去る10月11日(火)15:00~17:00にて第8回民事信託検討会が開催されました。今回は新たな論点として自社株の信託をめぐって検討が加えられました。第1部は、りそな銀行プライベートバンキング部所属コンサルタントより自社株承継信託の(1)他益型(議決権留保型)(2)遺言代用型(3)自益型(受益権譲渡型)(4)自益型(議決権第三者指図型)の4つのスキームを事例も交えて説明いただきました。種類株式との連携や、遺留分への対応、また商品概要説明書の中で、受託報酬手数料等も表示され、今後の民事信託設計に向けた参考となりました。
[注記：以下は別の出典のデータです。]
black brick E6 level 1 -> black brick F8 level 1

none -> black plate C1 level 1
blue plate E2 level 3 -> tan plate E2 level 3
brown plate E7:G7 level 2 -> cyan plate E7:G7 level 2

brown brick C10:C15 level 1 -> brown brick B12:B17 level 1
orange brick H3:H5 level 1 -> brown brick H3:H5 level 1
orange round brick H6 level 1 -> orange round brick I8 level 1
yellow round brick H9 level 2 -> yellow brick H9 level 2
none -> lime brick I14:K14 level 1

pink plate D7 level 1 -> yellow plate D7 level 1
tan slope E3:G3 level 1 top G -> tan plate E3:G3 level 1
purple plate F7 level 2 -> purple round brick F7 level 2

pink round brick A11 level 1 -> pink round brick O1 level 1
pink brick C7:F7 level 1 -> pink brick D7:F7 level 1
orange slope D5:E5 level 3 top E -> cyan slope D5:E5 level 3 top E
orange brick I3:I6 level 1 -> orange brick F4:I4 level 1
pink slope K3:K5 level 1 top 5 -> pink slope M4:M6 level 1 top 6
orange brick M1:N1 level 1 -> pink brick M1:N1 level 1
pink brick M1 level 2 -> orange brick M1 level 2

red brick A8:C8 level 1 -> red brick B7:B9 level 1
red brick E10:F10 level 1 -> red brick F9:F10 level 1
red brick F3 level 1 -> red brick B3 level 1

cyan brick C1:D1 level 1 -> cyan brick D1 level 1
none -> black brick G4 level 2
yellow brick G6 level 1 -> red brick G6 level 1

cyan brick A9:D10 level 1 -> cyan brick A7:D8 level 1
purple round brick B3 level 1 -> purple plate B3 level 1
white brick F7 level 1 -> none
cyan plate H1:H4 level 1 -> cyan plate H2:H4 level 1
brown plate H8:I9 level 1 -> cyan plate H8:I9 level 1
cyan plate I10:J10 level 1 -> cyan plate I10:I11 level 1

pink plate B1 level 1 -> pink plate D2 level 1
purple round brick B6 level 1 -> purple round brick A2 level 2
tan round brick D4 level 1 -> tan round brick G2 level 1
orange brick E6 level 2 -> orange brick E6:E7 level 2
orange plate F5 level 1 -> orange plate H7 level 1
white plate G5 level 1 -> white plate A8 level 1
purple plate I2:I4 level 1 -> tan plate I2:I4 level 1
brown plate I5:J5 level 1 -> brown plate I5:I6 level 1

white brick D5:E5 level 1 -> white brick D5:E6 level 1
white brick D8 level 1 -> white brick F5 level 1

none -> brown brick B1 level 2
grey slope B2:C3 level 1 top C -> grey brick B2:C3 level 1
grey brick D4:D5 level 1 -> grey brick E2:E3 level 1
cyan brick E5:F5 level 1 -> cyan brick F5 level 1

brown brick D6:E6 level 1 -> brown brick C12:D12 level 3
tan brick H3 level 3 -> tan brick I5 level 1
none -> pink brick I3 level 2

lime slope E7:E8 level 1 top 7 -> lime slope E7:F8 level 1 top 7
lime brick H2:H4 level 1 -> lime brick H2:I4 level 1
第2部では参加メンバーより、先妻との娘と後妻の連れ後(後継者候補)への自社株承継をめぐる問題で、民事信託を利用した遺留分対策や事業承継税制の活用、養子縁組等の提案事例が発表されました。遺留分相当額の配当受益権を娘へ渡す際の財産評価の問題や、信託と事業承継税制の併用不可の問題が指摘され、後者は今年も税制改正要望であげられているが、見通しは厳しいとの意見が出されました。

また、既存発表事例の進捗報告等活発な意見交換が行われました。次回開催は12月9日(金)、多数のご参加をお待ちしています。